• What this task involves: Please revise the material from the line with "Mongo Basic Intro" up to and including the line with "- Minimiser le nombre d'opérations", changing "Basic" to "Beginner" and leaving everything else as it is. Return only those lines, without the pictures.

--- START ---

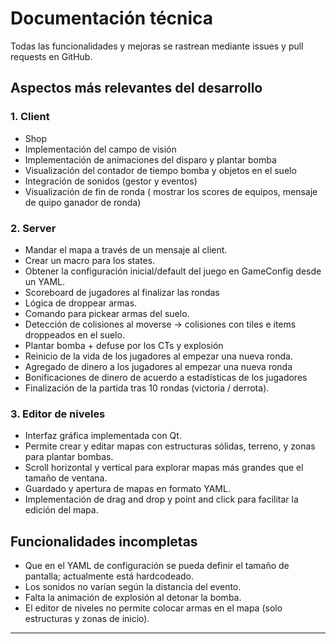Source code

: # Documentación técnica

Todas las funcionalidades y mejoras se rastrean mediante issues y pull requests en GitHub.

## Aspectos más relevantes del desarrollo

### 1. Client

- Shop 
- Implementación del campo de visión
- Implementación de animaciones del disparo y plantar bomba
- Visualización del contador de tiempo bomba y objetos en el suelo
- Integración de sonidos (gestor y eventos)
- Visualización de fin de ronda ( mostrar los scores de equipos, mensaje de quipo ganador de ronda)

### 2. Server

- Mandar el mapa a través de un mensaje al client.
- Crear un macro para los states.
- Obtener la configuración inicial/default del juego en GameConfig desde un YAML.
- Scoreboard de jugadores al finalizar las rondas
- Lógica de droppear armas.
- Comando para pickear armas del suelo.
- Detección de colisiones al moverse -> colisiones con tiles e items droppeados en el suelo.
- Plantar bomba + defuse por los CTs y explosión
- Reinicio de la vida de los jugadores al empezar una nueva ronda.
- Agregado de dinero a los jugadores al empezar una nueva ronda
- Bonificaciones de dinero de acuerdo a estadísticas de los jugadores
- Finalización de la partida tras 10 rondas (victoria / derrota).

### 3. Editor de niveles

- Interfaz gráfica implementada con Qt.
- Permite crear y editar mapas con estructuras sólidas, terreno, y zonas para plantar bombas.
- Scroll horizontal y vertical para explorar mapas más grandes que el tamaño de ventana.
- Guardado y apertura de mapas en formato YAML.
- Implementación de drag and drop y point and click para facilitar la edición del mapa.

## Funcionalidades incompletas

- Que en el YAML de configuración se pueda definir el tamaño de pantalla; actualmente está hardcodeado.
- Los sonidos no varían según la distancia del evento.
- Falta la animación de explosión al detonar la bomba.
- El editor de niveles no permite colocar armas en el mapa (solo estructuras y zonas de inicio).

---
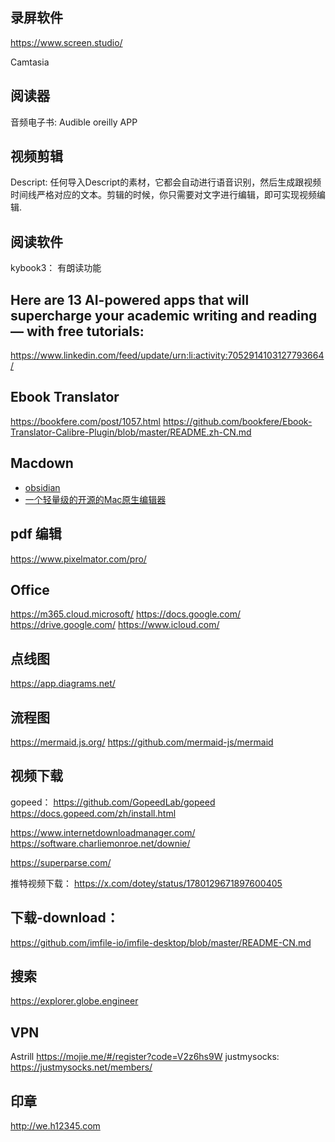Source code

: ## 录屏软件
https://www.screen.studio/

Camtasia



## 阅读器
音频电子书: Audible 
oreilly APP

## 视频剪辑
Descript: 任何导入Descript的素材，它都会自动进行语音识别，然后生成跟视频时间线严格对应的文本。剪辑的时候，你只需要对文字进行编辑，即可实现视频编辑.	

## 阅读软件
kybook3： 有朗读功能

## Here are 13 AI-powered apps that will supercharge your academic writing and reading — with free tutorials:
https://www.linkedin.com/feed/update/urn:li:activity:7052914103127793664/

## Ebook Translator
https://bookfere.com/post/1057.html
https://github.com/bookfere/Ebook-Translator-Calibre-Plugin/blob/master/README.zh-CN.md


## Macdown
- [obsidian](https://obsidian.md)
- [一个轻量级的开源的Mac原生编辑器](https://github.com/MarkEdit-app/MarkEdit)

## pdf 编辑
https://www.pixelmator.com/pro/

## Office
https://m365.cloud.microsoft/
https://docs.google.com/
https://drive.google.com/
https://www.icloud.com/
## 点线图
https://app.diagrams.net/
## 流程图

https://mermaid.js.org/
https://github.com/mermaid-js/mermaid



 

## 视频下载
gopeed：
https://github.com/GopeedLab/gopeed
https://docs.gopeed.com/zh/install.html

https://www.internetdownloadmanager.com/
https://software.charliemonroe.net/downie/

https://superparse.com/

推特视频下载： https://x.com/dotey/status/1780129671897600405

## 下载-download：
https://github.com/imfile-io/imfile-desktop/blob/master/README-CN.md



## 搜索
https://explorer.globe.engineer

## VPN
Astrill	
https://mojie.me/#/register?code=V2z6hs9W
justmysocks: https://justmysocks.net/members/

## 印章
http://we.h12345.com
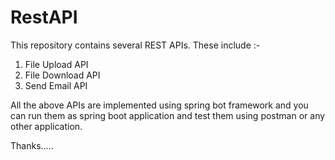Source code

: # RestAPI

This repository contains several REST APIs. These include :-

1) File Upload API
2) File Download API
3) Send Email API

All the above APIs are implemented using spring bot framework and you can run them as spring boot application and test them using postman or any other application.


Thanks.....
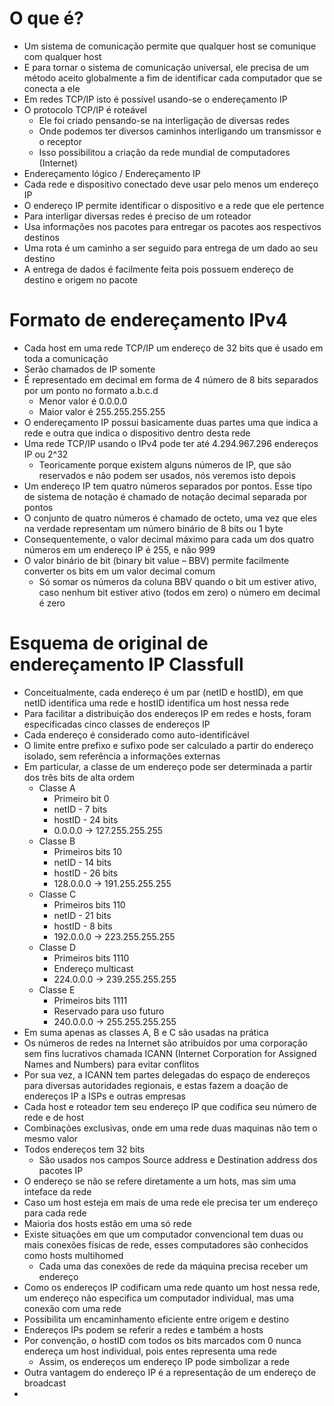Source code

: # O que é?

- Um sistema de comunicação permite que qualquer host se comunique com qualquer host
- E para tornar o sistema de comunicação universal, ele precisa de um método aceito globalmente a fim de identificar cada computador que se conecta a ele
- Em redes TCP/IP isto é possível usando-se o endereçamento IP
- O protocolo TCP/IP é roteável
	- Ele foi criado pensando-se na interligação de diversas redes
	- Onde podemos ter diversos caminhos interligando um transmissor e o receptor
	- Isso possibilitou a criação da rede mundial de computadores (Internet)
- Endereçamento lógico / Endereçamento IP
- Cada rede e dispositivo conectado deve usar pelo menos um endereço IP
- O endereço IP permite identificar o dispositivo e a rede que ele pertence
- Para interligar diversas redes é preciso de um roteador
- Usa informações nos pacotes para entregar os pacotes aos respectivos destinos
- Uma rota é um caminho a ser seguido para entrega de um dado ao seu destino
- A entrega de dados é facilmente feita pois possuem endereço de destino e origem no pacote
# Formato de endereçamento IPv4

- Cada host em uma rede TCP/IP um endereço de 32 bits que é usado em toda a comunicação
- Serão chamados de IP somente
- É representado em decimal em forma de 4 número de 8 bits separados por um ponto no formato a.b.c.d
	- Menor valor é 0.0.0.0
	- Maior valor é 255.255.255.255
- O endereçamento IP possui basicamente duas partes uma que indica a rede e outra que indica o dispositivo dentro desta rede
- Uma rede TCP/IP usando o IPv4 pode ter até 4.294.967.296 endereços IP ou 2^32
	- Teoricamente porque existem alguns números de IP, que são reservados e não podem ser usados, nós veremos isto depois
- Um endereço IP tem quatro números separados por pontos. Esse tipo de sistema de notação é chamado de notação decimal separada por pontos
- O conjunto de quatro números é chamado de octeto, uma vez que eles na verdade representam um número binário de 8 bits ou 1 byte
- Consequentemente, o valor decimal máximo para cada um dos quatro números em um endereço IP é 255, e não 999
- O valor binário de bit (binary bit value – BBV) permite facilmente converter os bits em um valor decimal comum
	- Só somar os números da coluna BBV quando o bit um estiver ativo, caso nenhum bit estiver ativo (todos em zero) o número em decimal é zero
# Esquema de original de endereçamento IP Classfull

- Conceitualmente, cada endereço é um par (netID e hostID), em que netID identifica uma rede e hostID identifica um host nessa rede
- Para facilitar a distribuição dos endereços IP em redes e hosts, foram especificadas cinco classes de endereços IP
- Cada endereço é considerado como auto-identificável
- O limite entre prefixo e sufixo pode ser calculado a partir do endereço isolado, sem referência a informações externas
- Em particular, a classe de um endereço pode ser determinada a partir dos três bits de alta ordem
	- Classe A
		- Primeiro bit 0
		- netID - 7 bits
		- hostID - 24 bits
		- 0.0.0.0 -> 127.255.255.255
	- Classe B
		- Primeiros bits 10
		- netID - 14 bits
		- hostID - 26 bits
		- 128.0.0.0 -> 191.255.255.255
	- Classe C
		- Primeiros bits 110
		- netID - 21 bits
		- hostID - 8 bits
		- 192.0.0.0 -> 223.255.255.255
	- Classe D
		- Primeiros bits  1110
		- Endereço multicast
		- 224.0.0.0 -> 239.255.255.255
	- Classe E
		- Primeiros bits 1111
		- Reservado para uso futuro
		- 240.0.0.0 -> 255.255.255.255
- Em suma apenas as classes A, B e C são usadas na prática
- Os números de redes na Internet são atribuídos por uma corporação sem fins lucrativos chamada ICANN (Internet Corporation for Assigned Names and Numbers) para evitar conflitos
- Por sua vez, a ICANN tem partes delegadas do espaço de endereços para diversas autoridades regionais, e estas fazem a doação de endereços IP a ISPs e outras empresas
- Cada host e roteador tem seu endereço IP que codifica seu número de rede e de host
- Combinações exclusivas, onde em uma rede duas maquinas não tem o mesmo valor
- Todos endereços tem 32 bits
	- São usados nos campos Source address e Destination address dos pacotes IP
- O endereço se não se refere diretamente a um hots, mas sim uma inteface da rede
- Caso um host esteja em mais de uma rede ele precisa ter um endereço para cada rede
- Maioria dos hosts estão em uma só rede
- Existe situações em que um computador convencional tem duas ou mais conexões físicas de rede, esses computadores são conhecidos como hosts multihomed
	- Cada uma das conexões de rede da máquina precisa receber um endereço
- Como os endereços IP codificam uma rede quanto um host nessa rede, um endereço não especifica um computador individual, mas uma conexão com uma rede
- Possibilita um encaminhamento eficiente entre origem e destino
- Endereços IPs podem se referir a redes e também a hosts
- Por convenção, o hostID com todos os bits marcados com 0 nunca endereça um host individual, pois entes representa uma rede
	- Assim, os endereços um endereço IP pode simbolizar a rede
- Outra vantagem do endereço IP é a representação de um endereço de broadcast
- 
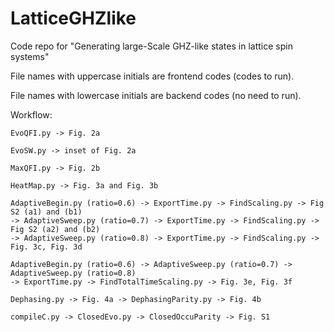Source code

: # LatticeGHZlike
Code repo for "Generating large-Scale GHZ-like states in lattice spin systems"

File names with uppercase initials are frontend codes (codes to run).

File names with lowercase initials are backend codes (no need to run).

Workflow:
    
    EvoQFI.py -> Fig. 2a
    
    EvoSW.py -> inset of Fig. 2a
    
    MaxQFI.py -> Fig. 2b

    HeatMap.py -> Fig. 3a and Fig. 3b

    AdaptiveBegin.py (ratio=0.6) -> ExportTime.py -> FindScaling.py -> Fig S2 (a1) and (b1)
    -> AdaptiveSweep.py (ratio=0.7) -> ExportTime.py -> FindScaling.py -> Fig S2 (a2) and (b2)
    -> AdaptiveSweep.py (ratio=0.8) -> ExportTime.py -> FindScaling.py -> Fig. 3c, Fig. 3d

    AdaptiveBegin.py (ratio=0.6) -> AdaptiveSweep.py (ratio=0.7) -> AdaptiveSweep.py (ratio=0.8)
    -> ExportTime.py -> FindTotalTimeScaling.py -> Fig. 3e, Fig. 3f

    Dephasing.py -> Fig. 4a -> DephasingParity.py -> Fig. 4b

    compileC.py -> ClosedEvo.py -> ClosedOccuParity -> Fig. S1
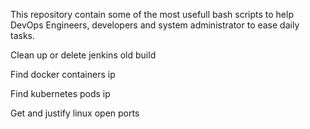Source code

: This repository contain some of the most usefull bash scripts to help DevOps Engineers, developers and system administrator to ease daily tasks.

Clean up or delete jenkins old build

Find docker containers ip

Find kubernetes pods ip

Get and justify linux open ports
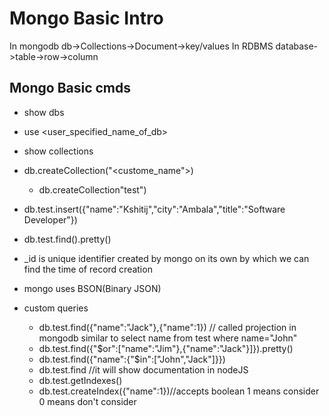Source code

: # Mongo Basic Intro

In mongodb db->Collections->Document->key/values
In RDBMS database->table->row->column


## Mongo Basic cmds
- show dbs
- use <user_specified_name_of_db>
- show collections
- db.createCollection("<custome_name">)
  - db.createCollection"test")
    
- db.test.insert({"name":"Kshitij","city":"Ambala","title":"Software Developer"})
- db.test.find().pretty()
- _id is unique identifier created by mongo on its own by which we can find the time of record creation
- mongo uses BSON(Binary JSON)
- custom queries
  - db.test.find({"name":"Jack"},{"name":1})
    // called projection in mongodb similar to select name from test where name="John"
  - db.test.find({"$or":["name":"Jim"},{"name":"Jack"}]}).pretty()
  - db.test.find({"name":{"$in":["John","Jack"]}})
  - db.test.find //it will show documentation in nodeJS
  - db.test.getIndexes()
  - db.test.createIndex({"name":1})//accepts boolean 1 means consider 0 means don't consider
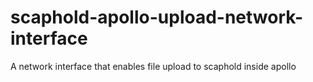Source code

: # scaphold-apollo-upload-network-interface
A network interface that enables file upload to scaphold inside apollo
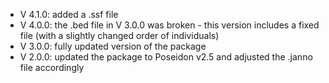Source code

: - V 4.1.0: added a .ssf file
- V 4.0.0: the .bed file in V 3.0.0 was broken - this version includes a fixed file (with a slightly changed order of individuals)
- V 3.0.0: fully updated version of the package
- V 2.0.0: updated the package to Poseidon v2.5 and adjusted the .janno file accordingly
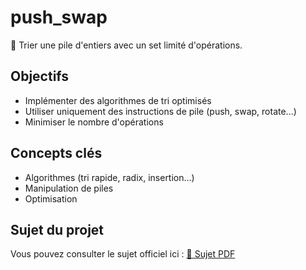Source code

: # push_swap

🔢 Trier une pile d'entiers avec un set limité d'opérations.

## Objectifs
- Implémenter des algorithmes de tri optimisés
- Utiliser uniquement des instructions de pile (push, swap, rotate...)
- Minimiser le nombre d'opérations

## Concepts clés
- Algorithmes (tri rapide, radix, insertion…)
- Manipulation de piles
- Optimisation

## Sujet du projet
Vous pouvez consulter le sujet officiel ici : [📑 Sujet PDF](./push_swap.subject.pdf)
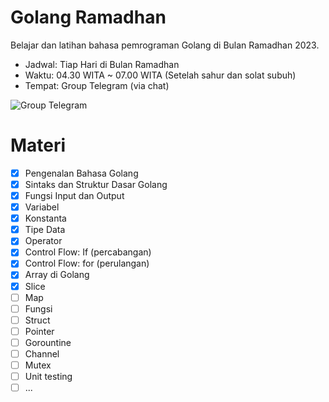 # Golang Ramadhan

Belajar dan latihan bahasa pemrograman Golang di Bulan Ramadhan 2023.

- Jadwal: Tiap Hari di Bulan Ramadhan
- Waktu: 04.30 WITA ~ 07.00 WITA (Setelah sahur dan solat subuh)
- Tempat: Group Telegram (via chat)

![Group Telegram](https://user-images.githubusercontent.com/4420029/229660489-381db778-5df9-43c9-bdb1-a4e9b2733cdd.png)

# Materi

- [x] Pengenalan Bahasa Golang
- [x] Sintaks dan Struktur Dasar Golang
- [x] Fungsi Input dan Output
- [x] Variabel
- [x] Konstanta
- [x] Tipe Data
- [x] Operator
- [x] Control Flow: If (percabangan)
- [x] Control Flow: for (perulangan)
- [x] Array di Golang
- [x] Slice
- [ ] Map
- [ ] Fungsi
- [ ] Struct
- [ ] Pointer
- [ ] Gorountine
- [ ] Channel
- [ ] Mutex
- [ ] Unit testing
- [ ] ...
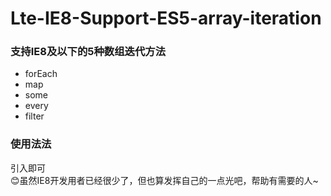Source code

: # Lte-IE8-Support-ES5-array-iteration
### 支持IE8及以下的5种数组迭代方法
* forEach
* map
* some
* every
* filter
### 使用法法
引入即可  
:blush:虽然IE8开发用者已经很少了，但也算发挥自己的一点光吧，帮助有需要的人~
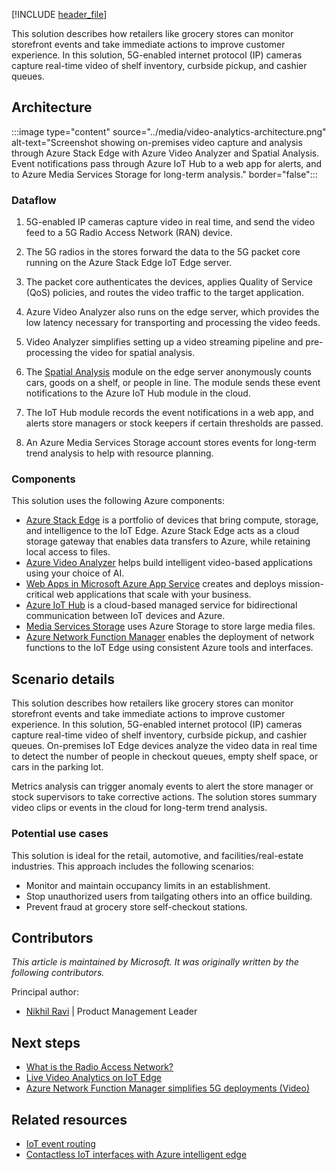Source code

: [!INCLUDE [header_file](../../../includes/sol-idea-header.md)]

This solution describes how retailers like grocery stores can monitor storefront events and take immediate actions to improve customer experience. In this solution, 5G-enabled internet protocol (IP) cameras capture real-time video of shelf inventory, curbside pickup, and cashier queues.

## Architecture

:::image type="content" source="../media/video-analytics-architecture.png" alt-text="Screenshot showing on-premises video capture and analysis through Azure Stack Edge with Azure Video Analyzer and Spatial Analysis. Event notifications pass through Azure IoT Hub to a web app for alerts, and to Azure Media Services Storage for long-term analysis." border="false":::

### Dataflow

1. 5G-enabled IP cameras capture video in real time, and send the video feed to a 5G Radio Access Network (RAN) device.

1. The 5G radios in the stores forward the data to the 5G packet core running on the Azure Stack Edge IoT Edge server.

1. The packet core authenticates the devices, applies Quality of Service (QoS) policies, and routes the video traffic to the target application.

1. Azure Video Analyzer also runs on the edge server, which provides the low latency necessary for transporting and processing the video feeds.

1. Video Analyzer simplifies setting up a video streaming pipeline and pre-processing the video for spatial analysis.

1. The [Spatial Analysis](/azure/cognitive-services/computer-vision/intro-to-spatial-analysis-public-preview) module on the edge server anonymously counts cars, goods on a shelf, or people in line. The module sends these event notifications to the Azure IoT Hub module in the cloud.

1. The IoT Hub module records the event notifications in a web app, and alerts store managers or stock keepers if certain thresholds are passed.

1. An Azure Media Services Storage account stores events for long-term trend analysis to help with resource planning.

### Components

This solution uses the following Azure components:

- [Azure Stack Edge](https://azure.microsoft.com/products/azure-stack/edge) is a portfolio of devices that bring compute, storage, and intelligence to the IoT Edge. Azure Stack Edge acts as a cloud storage gateway that enables data transfers to Azure, while retaining local access to files.
- [Azure Video Analyzer](https://azure.microsoft.com/products/video-analyzer) helps build intelligent video-based applications using your choice of AI.
- [Web Apps in Microsoft Azure App Service](https://azure.microsoft.com/services/app-service/web) creates and deploys mission-critical web applications that scale with your business.
- [Azure IoT Hub](https://azure.microsoft.com/en-us/services/iot-hub) is a cloud-based managed service for bidirectional communication between IoT devices and Azure.
- [Media Services Storage](https://azure.microsoft.com/services/media-services) uses Azure Storage to store large media files.
- [Azure Network Function Manager](https://azure.microsoft.com/products/azure-network-function-manager) enables the deployment of network functions to the IoT Edge using consistent Azure tools and interfaces.

## Scenario details

This solution describes how retailers like grocery stores can monitor storefront events and take immediate actions to improve customer experience. In this solution, 5G-enabled internet protocol (IP) cameras capture real-time video of shelf inventory, curbside pickup, and cashier queues. On-premises IoT Edge devices analyze the video data in real time to detect the number of people in checkout queues, empty shelf space, or cars in the parking lot.

Metrics analysis can trigger anomaly events to alert the store manager or stock supervisors to take corrective actions. The solution stores summary video clips or events in the cloud for long-term trend analysis.

### Potential use cases

This solution is ideal for the retail, automotive, and facilities/real-estate industries. This approach includes the following scenarios:

- Monitor and maintain occupancy limits in an establishment.
- Stop unauthorized users from tailgating others into an office building.
- Prevent fraud at grocery store self-checkout stations.

## Contributors

*This article is maintained by Microsoft. It was originally written by the following contributors.*

Principal author:

 * [Nikhil Ravi](https://www.linkedin.com/in/nikhilravi) | Product Management Leader

## Next steps

- [What is the Radio Access Network?](https://www.sdxcentral.com/5g/ran/definitions/radio-access-network)
- [Live Video Analytics on IoT Edge](https://techcommunity.microsoft.com/t5/azure-video-analyzer/new-product-features-for-live-video-analytics-on-iot-edge/ba-p/2118497)
- [Azure Network Function Manager simplifies 5G deployments (Video)](https://azure.microsoft.com/resources/videos/azure-network-function-manager-simplifies-5g-deployments)

## Related resources

- [IoT event routing](../../example-scenario/iot/event-routing.yml)
- [Contactless IoT interfaces with Azure intelligent edge](./contactless-interfaces.yml)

--- END ---

• Exercise response:
: # Mongo Beginner Intro

In mongodb db->Collections->Document->key/values
In RDBMS database->table->row->column


## Mongo Beginner cmds
- show dbs
- use <user_specified_name_of_db>
- show collections
- db.createCollection("<custome_name">)
  - db.createCollection"test")
    
- db.test.insert({"name":"Kshitij","city":"Ambala","title":"Software Developer"})
- db.test.find().pretty()
- _id is unique identifier created by mongo on its own by which we can find the time of record creation
- mongo uses BSON(Binary JSON)
- custom queries
  - db.test.find({"name":"Jack"},{"name":1})
    // called projection in mongodb similar to select name from test where name="John"
  - db.test.find({"$or":["name":"Jim"},{"name":"Jack"}]}).pretty()
  - db.test.find({"name":{"$in":["John","Jack"]}})
  - db.test.find //it will show documentation in nodeJS
  - db.test.getIndexes()
  - db.test.createIndex({"name":1})//accepts boolean 1 means consider 0 means don't consider
Source code

: # scaphold-apollo-upload-network-interface
A network interface that enables file upload to scaphold inside apollo
Source code

: - V 4.1.0: added a .ssf file
- V 4.0.0: the .bed file in V 3.0.0 was broken - this version includes a fixed file (with a slightly changed order of individuals)
- V 3.0.0: fully updated version of the package
- V 2.0.0: updated the package to Poseidon v2.5 and adjusted the .janno file accordingly
Source code

: # push_swap

🔢 Trier une pile d'entiers avec un set limité d'opérations.

## Objectifs
- Implémenter des algorithmes de tri optimisés
- Utiliser uniquement des instructions de pile (push, swap, rotate...)
- Minimiser le nombre d'opérations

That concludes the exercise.